Evidence-based insomnia treatment strategy using novel orexin antagonists: A review

Taro Kishi  1 Maika Nishida  2 Michinori Koebis  2 Takehiro Taninaga  2 Kenzo Muramoto  2 Naoki Kubota  2 Margaret Moline  3 Kenji Sakuma  1 Makoto Okuya  1 Ikuo Nomura  1   4 Nakao Iwata  1
Affiliations
Review

Evidence-based insomnia treatment strategy using novel orexin antagonists: A review

Taro Kishi et al. Neuropsychopharmacol Rep. 2021 Dec.

Abstract

Most conventional insomnia medications are gamma-aminobutylic acid receptor agonists. However, physical dependence is a concern and one of the major limiting factors for long-term treatment. The dual orexin receptor antagonists, suvorexant and lemborexant, were recently approved for treating chronic insomnia, giving a novel pharmacotherapeutic option.
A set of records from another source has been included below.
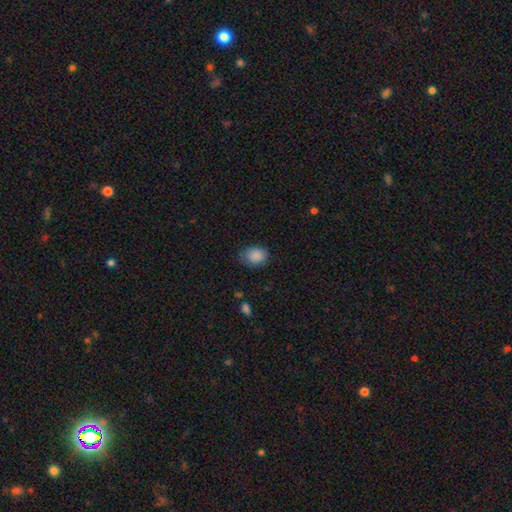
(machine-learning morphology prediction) The model was most divided on "how rounded": in between: 63%, round: 36%, cigar-shaped: 1%. More confident: smooth or featured — smooth (88%); merging — none (72%).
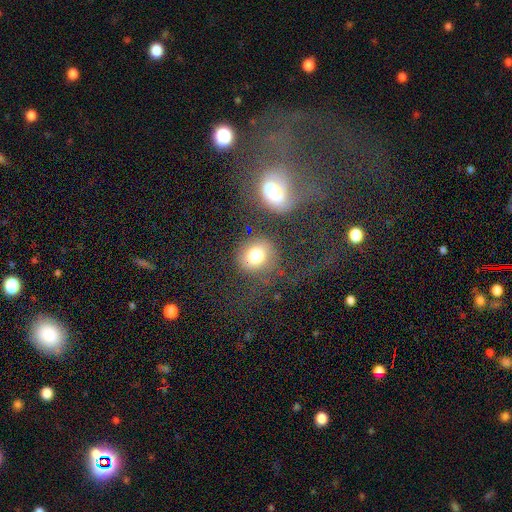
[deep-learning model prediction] Smooth or featured? smooth (75%)
How rounded? round (79%)
Merging? none (58%)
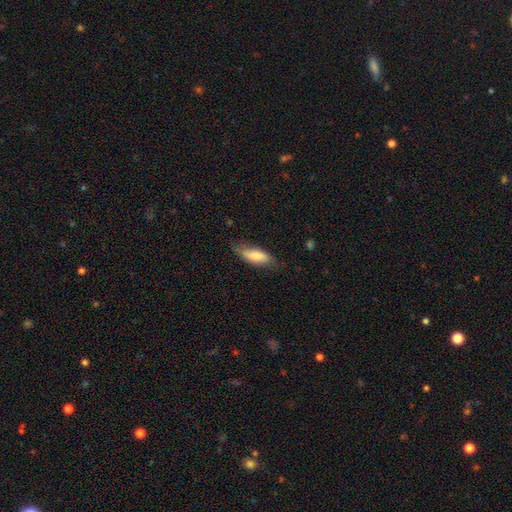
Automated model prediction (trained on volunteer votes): This appears to be a smooth galaxy with no disk features (78%) that is in between round and cigar-shaped (70%). Merging: none (67%).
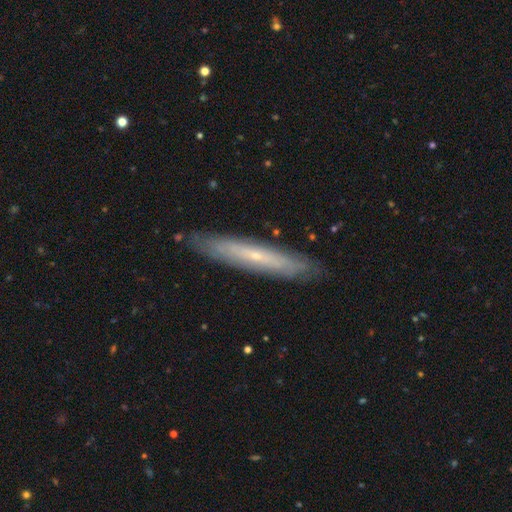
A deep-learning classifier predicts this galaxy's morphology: smooth-or-featured: featured or disk: 60% | smooth: 33% | star or artifact: 7%
  disk-edge-on: yes: 75% | no: 25%
  merging: none: 87% | minor disturbance: 10% | major disturbance: 2% | merger: 1%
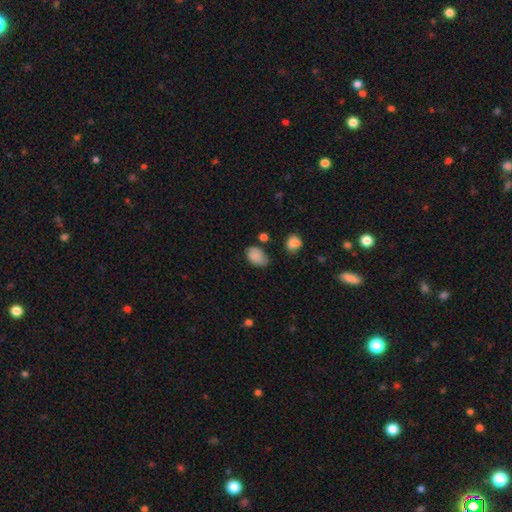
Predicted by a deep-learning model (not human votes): Smooth or featured? Predicted: smooth (p=0.83). How rounded? Predicted: in between (p=0.81). Merging? Predicted: none (p=0.54).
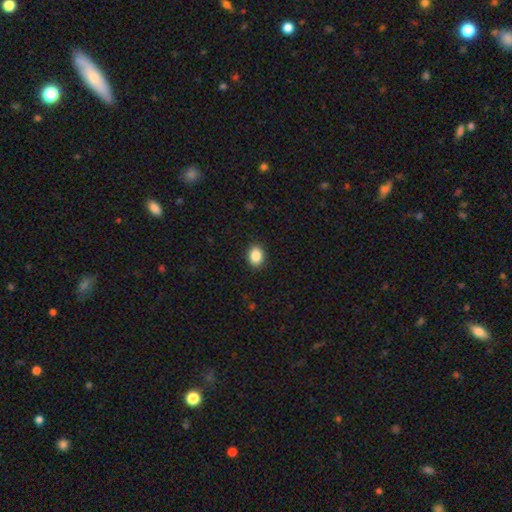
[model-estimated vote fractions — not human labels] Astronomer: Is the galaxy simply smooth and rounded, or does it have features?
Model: smooth — 88%.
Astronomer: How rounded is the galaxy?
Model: in between — 59% (runner-up: round, 40%).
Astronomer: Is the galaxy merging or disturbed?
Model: none — 90%.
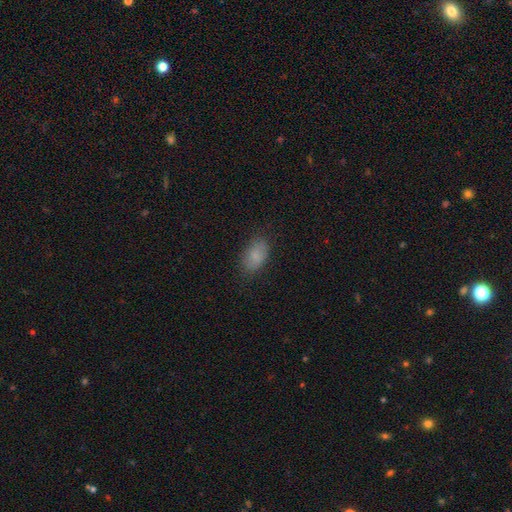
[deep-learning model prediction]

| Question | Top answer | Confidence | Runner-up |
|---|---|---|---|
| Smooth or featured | smooth | 83% | star or artifact (8%) |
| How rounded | in between | 91% | round (7%) |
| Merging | none | 78% | minor disturbance (16%) |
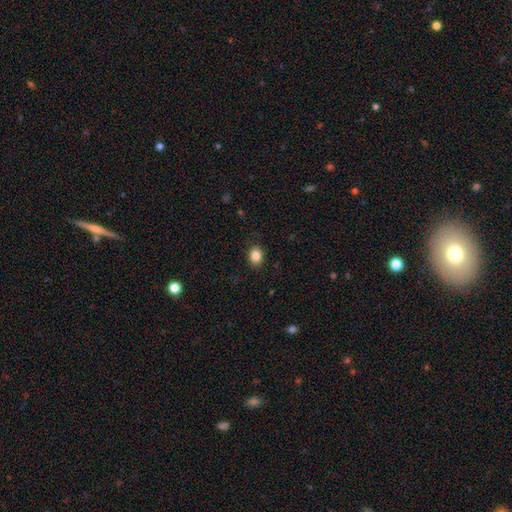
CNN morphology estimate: The model was most divided on "how rounded": in between: 59%, round: 40%, cigar-shaped: 1%. More confident: merging — none (86%); smooth or featured — smooth (85%).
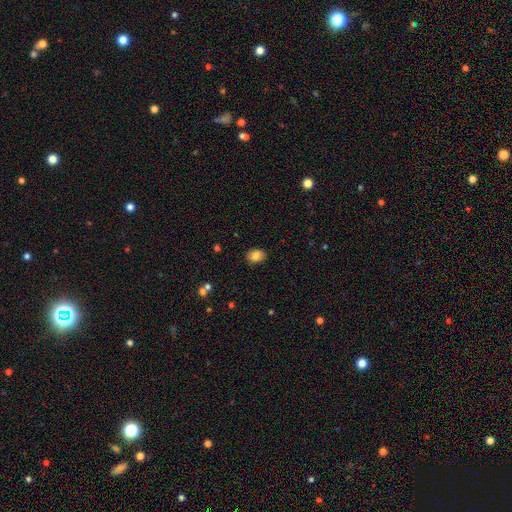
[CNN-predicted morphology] Overall: smooth (84%). How rounded: in between (65%; round 34%). Merging: none (88%).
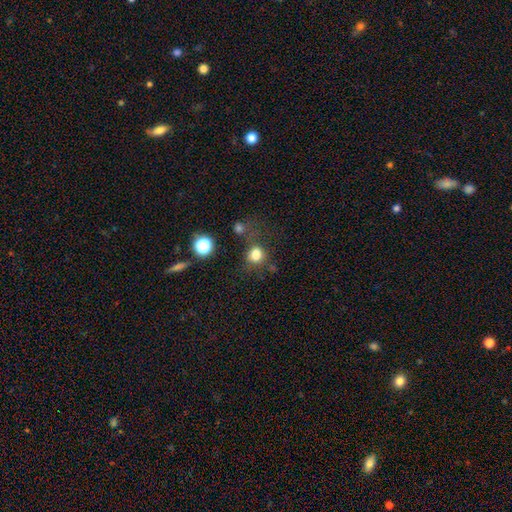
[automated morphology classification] Smooth or featured: smooth — 78% (star or artifact — 15%)
How rounded: round — 71% (in between — 28%)
Merging: none — 55% (minor disturbance — 17%)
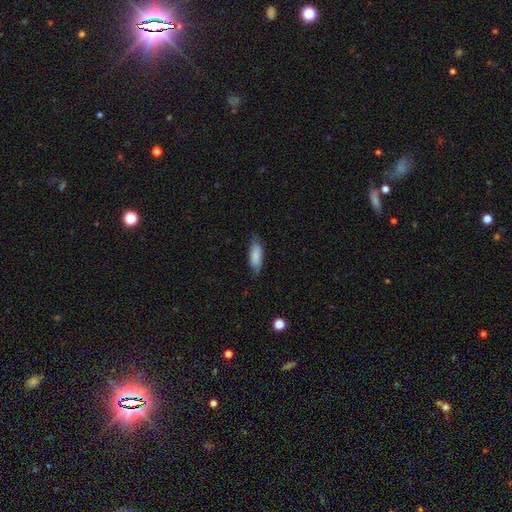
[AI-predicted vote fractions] smooth_or_featured: smooth (p=0.85) [alt: featured or disk p=0.09]
how_rounded: in between (p=0.70) [alt: cigar-shaped p=0.28]
merging: none (p=0.74) [alt: minor disturbance p=0.21]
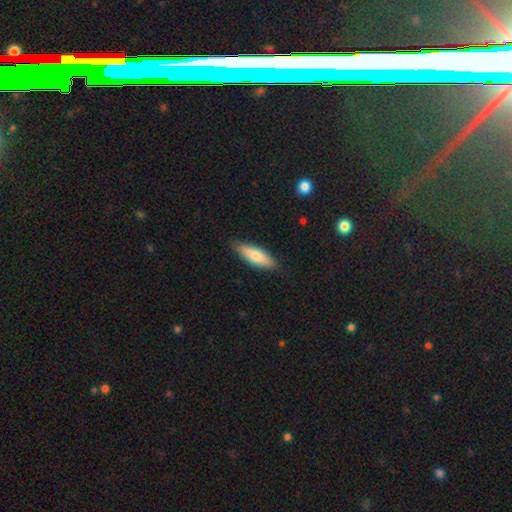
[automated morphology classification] smooth_or_featured: smooth (p=0.74) [alt: featured or disk p=0.20]
how_rounded: cigar-shaped (p=0.50) [alt: in between p=0.48]
merging: none (p=0.85) [alt: minor disturbance p=0.12]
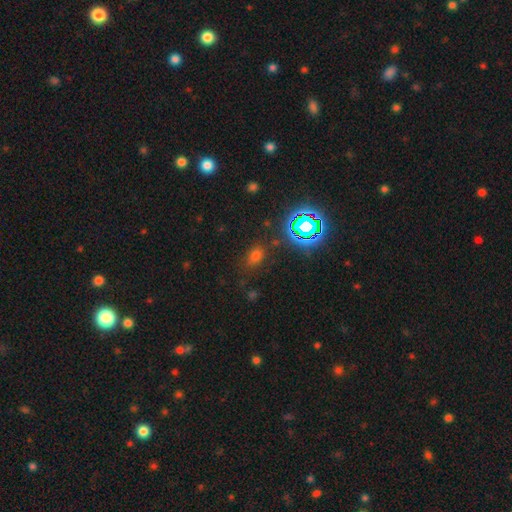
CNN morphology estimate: smooth-or-featured: smooth: 59% | star or artifact: 33% | featured or disk: 7%
  how-rounded: in between: 72% | round: 25% | cigar-shaped: 3%
  merging: none: 76% | minor disturbance: 15% | major disturbance: 6% | merger: 3%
Because there are no comparative studies on these drugs, a network meta-analysis was conducted, which is suitable for comparing interventions. According to this analysis, 5- and 10-mg lemborexant were superior to 20-mg suvorexant because of the greater improvement in initiating sleep after 1-week administration. Furthermore, 5-mg lemborexant (not 10 mg) and suvorexant were similarly well tolerated, without requiring discontinuation due to adverse events. We also overviewed the pharmacological and pharmacokinetic properties of lemborexant and suvorexant that may support these clinical outcomes. When compared to suvorexant, lemborexant quickly binds to the orexin receptors. The time to reach the maximum concentration after multiple administrations is shorter for lemborexant than for suvorexant. Considering these results, we recommend 5-mg lemborexant as an initial treatment for insomnia, followed by 10-mg lemborexant or suvorexant.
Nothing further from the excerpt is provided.